WORK ORDER:
Rewrite the text in these rows, changing each "Devolve ICMS" to "Programa Devolve ICMS" and leaving everything else untouched. Omit the pictures from your answer.

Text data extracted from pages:
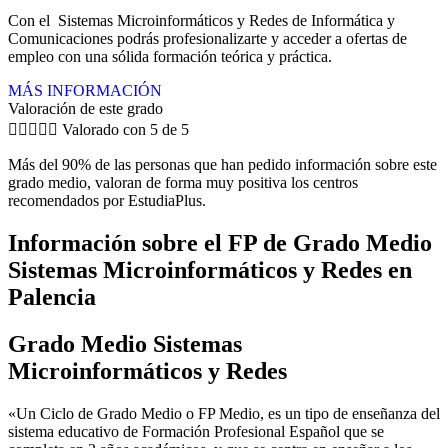
Con el Sistemas Microinformáticos y Redes de Informática y
Comunicaciones podrás profesionalizarte y acceder a ofertas de
empleo con una sólida formación teórica y práctica.
MÁS INFORMACIÓN
Valoración de este grado





Valorado con 5 de 5
Más del 90% de las personas que han pedido información sobre este
grado medio, valoran de forma muy positiva los centros
recomendados por EstudiaPlus.
Información sobre el FP de Grado Medio
Sistemas Microinformáticos y Redes en
Palencia
Grado Medio Sistemas
Microinformáticos y Redes
«Un Ciclo de Grado Medio o FP Medio, es un tipo de enseñanza del
sistema educativo de Formación Profesional Español que se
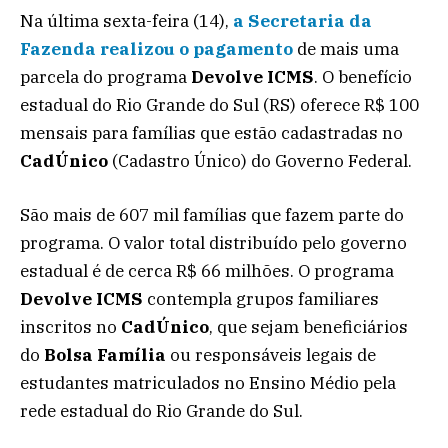
Na última sexta-feira (14),
a Secretaria da
Fazenda realizou o pagamento
de mais uma
parcela do programa
Devolve ICMS
. O benefício
estadual do Rio Grande do Sul (RS) oferece R$ 100
mensais para famílias que estão cadastradas no
CadÚnico
(Cadastro Único) do Governo Federal.
São mais de 607 mil famílias que fazem parte do
programa. O valor total distribuído pelo governo
estadual é de cerca R$ 66 milhões. O programa
Devolve ICMS
contempla grupos familiares
inscritos no
CadÚnico
, que sejam beneficiários
do
Bolsa Família
ou responsáveis legais de
estudantes matriculados no Ensino Médio pela
rede estadual do Rio Grande do Sul.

WRITTEN ANSWER:
Con el Sistemas Microinformáticos y Redes de Informática y
Comunicaciones podrás profesionalizarte y acceder a ofertas de
empleo con una sólida formación teórica y práctica.
MÁS INFORMACIÓN
Valoración de este grado





Valorado con 5 de 5
Más del 90% de las personas que han pedido información sobre este
grado medio, valoran de forma muy positiva los centros
recomendados por EstudiaPlus.
Información sobre el FP de Grado Medio
Sistemas Microinformáticos y Redes en
Palencia
Grado Medio Sistemas
Microinformáticos y Redes
«Un Ciclo de Grado Medio o FP Medio, es un tipo de enseñanza del
sistema educativo de Formación Profesional Español que se
Na última sexta-feira (14),
a Secretaria da
Fazenda realizou o pagamento
de mais uma
parcela do programa
Programa Devolve ICMS
. O benefício
estadual do Rio Grande do Sul (RS) oferece R$ 100
mensais para famílias que estão cadastradas no
CadÚnico
(Cadastro Único) do Governo Federal.
São mais de 607 mil famílias que fazem parte do
programa. O valor total distribuído pelo governo
estadual é de cerca R$ 66 milhões. O programa
Programa Devolve ICMS
contempla grupos familiares
inscritos no
CadÚnico
, que sejam beneficiários
do
Bolsa Família
ou responsáveis legais de
estudantes matriculados no Ensino Médio pela
rede estadual do Rio Grande do Sul.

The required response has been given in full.